- [DOCUMENT EXTRACT]:
^^^^^^^^^^^^^^^^

She went into a coma and eventually died on
April 17, 1993. For several years and up until
that spring her mom, Joan, had been the head
of Overlake School. The last day I saw Julia
was the day she graduated from Lakeside School
over seven years ago. Rumors that she'd been
a
tremendously successful student in college
hadn't surprised me -- she'd been in my courses
in tenth, eleventh, and twelfth grades, and,
though she was generally pretty quiet in class,
she'd written brilliant essays, papers full
of energy and insight.
Of course she wasn't always
quiet in class. I remember one fall day in
particular when she brought up a point about
III, iii of Hamlet. This is the scene when
Hamlet, full of neurotic energy from the play-within-a-play
in the scene before, and on his way to confront
his mother in her 'closet,' or dressing room,
spots his uncle Claudius on his knees and
wonders whether to kill him while he's helpless.
I'd learned in graduate school that the crowning
irony of the scene was to be found in the
king's
last lines:
My words fly up, my thoughts
remain below,
Words without thoughts never to heaven go.
Though they are spoken before
Hamlet enters, it is clear that his excuse
for not murdering Claudius does not apply
at all. He'd postponed killing the king principally
out of fear that his uncle had fully confessed
his crimes and so would somehow be forgiven
by the Almighty. It was Julia who raised her
hand and said, "This scene suggests that
Hamlet is a Christian, but something about
it leaves me suspicious. Sure, he acts like
a Christian, and he's troubled by all kinds
of scruples in the play that make us think
he's got a strong conscience. Look at his
reasoning, though. The only reason he doesn't
kill his uncle is that he wants to be sure
he'll go to hell. That doesn't sound very
Christian to me." Of course this isn't
the only time that Hamlet's Christianity comes
up in the play. One of the most famous examples
is earlier, in his first soliloquy, when Hamlet
appears to be contemplating suicide and wishes
that "the Everlasting had not fixed /
His canon 'gainst self-slaughter." Still,
for me and others in the class, Julia's comments
on Hamlet's self-serving rhetoric helped us
focus and
begin to examine the ways he seemed to be
like any of us, endlessly grasping at straws
to keep from doing what he was afraid of or
wished to avoid.
I knew I'd saved copies of a
few of Julia's papers. One of my old Romantic
professors (the subject, not the teacher,
to be sure) in graduate school had made fun
of Wordsworth's "squirrel-like impulse,"
his tendency to note his feelings and thoughts
as though he were saving them up, like nuts,
for the winter, and if ever a person has been
susceptible to this, it's me. I had saved
many letters from both my parents long before
they died, and at school I have whole filing
cabinet full of student papers for keeping.
I knew I'd saved an essay Julia wrote sophomore
year about a sunfish she'd seen a fisherman
drag from the water and kill. There was also
a lovely essay from a test, an answer having
to do with the imagery in Macbeth; my fear
was that I'd thrown them out when I was doing
the inevitable weeding and thinning that must
occur when the filing cabinets become full.
I was sure I'd done just that the fall before
she died.

^^^^^^^^^^^^^^^^

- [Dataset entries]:
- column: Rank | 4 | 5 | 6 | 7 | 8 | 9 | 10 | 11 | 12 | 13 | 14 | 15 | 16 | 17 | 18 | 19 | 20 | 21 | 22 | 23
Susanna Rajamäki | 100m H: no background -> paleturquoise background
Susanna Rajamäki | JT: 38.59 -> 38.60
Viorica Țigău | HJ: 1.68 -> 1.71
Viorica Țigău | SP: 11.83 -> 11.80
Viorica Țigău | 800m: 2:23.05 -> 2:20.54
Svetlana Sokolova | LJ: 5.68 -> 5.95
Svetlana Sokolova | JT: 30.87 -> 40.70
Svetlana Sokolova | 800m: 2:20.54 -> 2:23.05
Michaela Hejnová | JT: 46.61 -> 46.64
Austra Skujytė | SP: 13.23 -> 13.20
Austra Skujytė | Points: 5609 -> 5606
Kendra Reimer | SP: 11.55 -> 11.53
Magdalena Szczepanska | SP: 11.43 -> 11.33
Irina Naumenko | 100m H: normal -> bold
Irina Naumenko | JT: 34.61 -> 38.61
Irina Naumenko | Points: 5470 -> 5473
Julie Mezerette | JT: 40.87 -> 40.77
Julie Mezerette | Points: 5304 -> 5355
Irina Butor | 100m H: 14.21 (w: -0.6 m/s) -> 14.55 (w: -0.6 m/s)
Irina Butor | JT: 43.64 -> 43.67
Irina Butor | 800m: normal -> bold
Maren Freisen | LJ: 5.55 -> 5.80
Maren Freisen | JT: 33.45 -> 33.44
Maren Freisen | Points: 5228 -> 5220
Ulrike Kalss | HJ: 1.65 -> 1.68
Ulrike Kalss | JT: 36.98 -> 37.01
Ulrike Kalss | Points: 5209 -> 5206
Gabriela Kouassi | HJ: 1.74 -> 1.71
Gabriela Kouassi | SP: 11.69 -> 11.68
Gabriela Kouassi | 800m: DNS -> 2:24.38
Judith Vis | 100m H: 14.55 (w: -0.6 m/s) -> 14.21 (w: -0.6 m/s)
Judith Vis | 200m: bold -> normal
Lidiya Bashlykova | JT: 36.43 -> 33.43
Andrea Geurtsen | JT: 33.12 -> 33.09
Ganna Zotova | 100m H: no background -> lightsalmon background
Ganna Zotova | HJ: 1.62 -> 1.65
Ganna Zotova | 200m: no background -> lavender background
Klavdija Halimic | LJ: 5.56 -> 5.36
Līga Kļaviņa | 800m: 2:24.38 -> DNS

^^^^^^^^^^^^^^^^

- [THINGS TO DO]:
**a)** Retype the text about Julia word for word, from "I'd learned in" to "to heaven go.".
**b)** According to the text about Julia, in which grades was she in the narrator's courses? List them all.

- [ANSWERS BY TASK]:
**a)**
I'd learned in graduate school that the crowning
irony of the scene was to be found in the
king's
last lines:
My words fly up, my thoughts
remain below,
Words without thoughts never to heaven go.

**b)**
Tenth grade
Eleventh grade
Twelfth grade